1
Eu sou um fumante inveterado. Mais de 20 doses da vitamina nicotina diárias. Ontem, aguardando meu hexaedro de alcatrão, na fila de uma loja de conveniência de posto, presenciei um diálogo de um casal, que comprava 3 cervejas “Crystal”:
Ela: - Seria melhor ( algo inteligível em função de uma voz trêmula e submissa)…
Ele: - Se você não sabe não fala.
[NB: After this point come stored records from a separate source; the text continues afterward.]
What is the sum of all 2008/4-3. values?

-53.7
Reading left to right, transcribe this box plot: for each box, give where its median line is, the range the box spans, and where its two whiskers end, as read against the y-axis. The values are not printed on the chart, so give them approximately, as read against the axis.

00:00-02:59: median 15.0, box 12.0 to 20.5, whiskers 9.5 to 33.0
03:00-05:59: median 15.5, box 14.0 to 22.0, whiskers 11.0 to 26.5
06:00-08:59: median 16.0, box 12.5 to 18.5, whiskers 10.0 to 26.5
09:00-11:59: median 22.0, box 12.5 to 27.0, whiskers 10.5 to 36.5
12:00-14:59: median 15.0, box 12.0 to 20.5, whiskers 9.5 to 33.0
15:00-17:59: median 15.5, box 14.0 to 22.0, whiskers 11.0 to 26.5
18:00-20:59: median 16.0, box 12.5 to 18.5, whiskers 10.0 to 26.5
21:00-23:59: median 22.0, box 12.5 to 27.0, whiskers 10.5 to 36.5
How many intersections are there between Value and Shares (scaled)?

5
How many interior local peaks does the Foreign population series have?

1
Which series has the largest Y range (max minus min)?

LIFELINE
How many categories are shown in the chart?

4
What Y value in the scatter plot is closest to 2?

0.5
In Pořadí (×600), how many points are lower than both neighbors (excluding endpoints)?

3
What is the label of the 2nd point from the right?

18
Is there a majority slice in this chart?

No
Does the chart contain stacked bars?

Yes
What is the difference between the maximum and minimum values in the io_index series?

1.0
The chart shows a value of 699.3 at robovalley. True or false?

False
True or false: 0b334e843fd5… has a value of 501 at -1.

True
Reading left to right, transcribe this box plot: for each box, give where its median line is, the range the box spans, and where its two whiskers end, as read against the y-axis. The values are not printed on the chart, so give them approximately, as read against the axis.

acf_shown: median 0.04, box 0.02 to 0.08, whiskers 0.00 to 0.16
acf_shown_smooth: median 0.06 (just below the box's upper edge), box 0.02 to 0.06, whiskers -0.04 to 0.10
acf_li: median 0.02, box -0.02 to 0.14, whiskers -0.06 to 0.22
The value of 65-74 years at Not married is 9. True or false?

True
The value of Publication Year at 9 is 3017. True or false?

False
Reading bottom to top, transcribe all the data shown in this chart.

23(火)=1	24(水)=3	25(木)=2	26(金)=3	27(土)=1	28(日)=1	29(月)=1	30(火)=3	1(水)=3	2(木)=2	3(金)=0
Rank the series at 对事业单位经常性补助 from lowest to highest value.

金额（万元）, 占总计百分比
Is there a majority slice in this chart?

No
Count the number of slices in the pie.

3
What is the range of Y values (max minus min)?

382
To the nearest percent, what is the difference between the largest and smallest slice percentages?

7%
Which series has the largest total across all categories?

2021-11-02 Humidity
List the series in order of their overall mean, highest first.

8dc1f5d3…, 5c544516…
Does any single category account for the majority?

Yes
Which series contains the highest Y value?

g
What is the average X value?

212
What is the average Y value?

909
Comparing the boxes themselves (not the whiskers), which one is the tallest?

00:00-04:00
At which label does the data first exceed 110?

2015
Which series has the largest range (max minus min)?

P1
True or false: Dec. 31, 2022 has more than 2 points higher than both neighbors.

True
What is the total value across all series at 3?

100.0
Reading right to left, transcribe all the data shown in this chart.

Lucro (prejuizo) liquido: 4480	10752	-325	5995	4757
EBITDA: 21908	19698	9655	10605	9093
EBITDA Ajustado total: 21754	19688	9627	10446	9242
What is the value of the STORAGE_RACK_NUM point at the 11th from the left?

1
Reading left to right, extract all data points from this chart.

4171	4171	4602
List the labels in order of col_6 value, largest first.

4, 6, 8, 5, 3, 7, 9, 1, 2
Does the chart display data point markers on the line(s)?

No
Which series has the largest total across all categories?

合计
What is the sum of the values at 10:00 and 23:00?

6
Para de ser burra… que porra… (percebendo uma pressão demasiada vindo da mão masculina de dedos rudes)
Ela, negra, de aparência humilde, cabelos alisados e ressecados, pele sofrida, chinelos velhos e puídos, direcionou um olhar discreto, verificando acaso alguém percebera aquele afronta, insulto, assédio de alma… “burra” percebeu meus olhos e direcionou um olhar vulgarmente profundo para a lajota fria, tão muda quanto seus lábios ressecados.
As moedas, que recebia como troco, manifestaram uma vibração tímida. Era compaixão?
Bruto e tosco, homem, abriu uma lata de cerveja, ajeitou as outras numa sacolinha de plástico, arrastou seu objeto sexual. Mal sabia ele, quão pesado era o rancor acumulado naquele “ser-buraco”.
Saindo da loja de conveniência, recebi um olhar pungente da submissa senhora. Era um grito, mudo, de socorro, de vergonha.
Ele, com a latinha de cerveja na mão, guiava um carro popular.
Para onde?
Não sei.
2
Almoço com muita frequência num restaurante bem próximo de onde trabalho. Com colegas, amigos, deglutimos o tempo com sabor de amenidades, questões salariais, atualidades, experiências, sutilezas, sorrisos, pecados, confissões, sarcasmo…
Voltamos, lentos, caminhando, digerindo as impressões de mais 4 horas de labuta vindouras.
Hoje, adocicamos a alma apreciando o movimento coletivo de larvas, feias, de borboletas. Apimentadas de medo, temperavam a impressão de poder, deslocando-se juntas.
Eram fome de coragem. Destemidas, juntas, eram saciedade.
3
Volto contemplativo de vida. Volto vicioso pra casa, após laudos, reuniões, trabalho.
Só, naquele trajeto de lote baldio, de chão de terra, irregular pela força do tempo, como em movimento involuntário de passo ante passo, é ali que eu planejo o resto de vida, os resquícios de sol, a poeira da noite.
Sempre, neste caminho, travo embate com a presença de um morador de rua, invisível, barba e cabelos desgrenhados de transpiração, migalhas, sacrifício de acordar, morrer percorrendo as trechos de vida, morto social, abatido por carro do ano transfeito em espelho de banheiro, maculado pela invisibilidade de seu reduto, seu lar, ser assim tão amplo. E toda aquela amplidão de lotes baldios, ruas, avenidas, viadutos, marquises de supermercados são suas grades.
Preso.
Hoje, aquele homem, num lote baldio, feito criança, empinava uma pipa. Os olhos brilhavam mirando um compilado de varetas de bambu e papel de seda vermelho. Sua redenção.
Hostil, sua verdade de dentes puídos, expostos. O embate, era invisível, como fora ele, durante tanto tempo. Ele era o gladiador que apunhalava violentamente meus conceitos. Vil, apunhalava um garoto, loiro, que dentro de um carro de luxo, alvoroçado, chamava a atenção de seu pai para aquele homem feito, criança. Aquele sorriso era a detenção daquela criança. A pipa, por segundos, foi o fluido, quente, que correu pelas veias daquele homem.
Dias atrás, eu vi aquele homem chorar, recostado ao viaduto.
Tímido, ousei ser povo, e fingi para mim, não ver.
Hoje, foi eu, ferido, que fingi não chorar.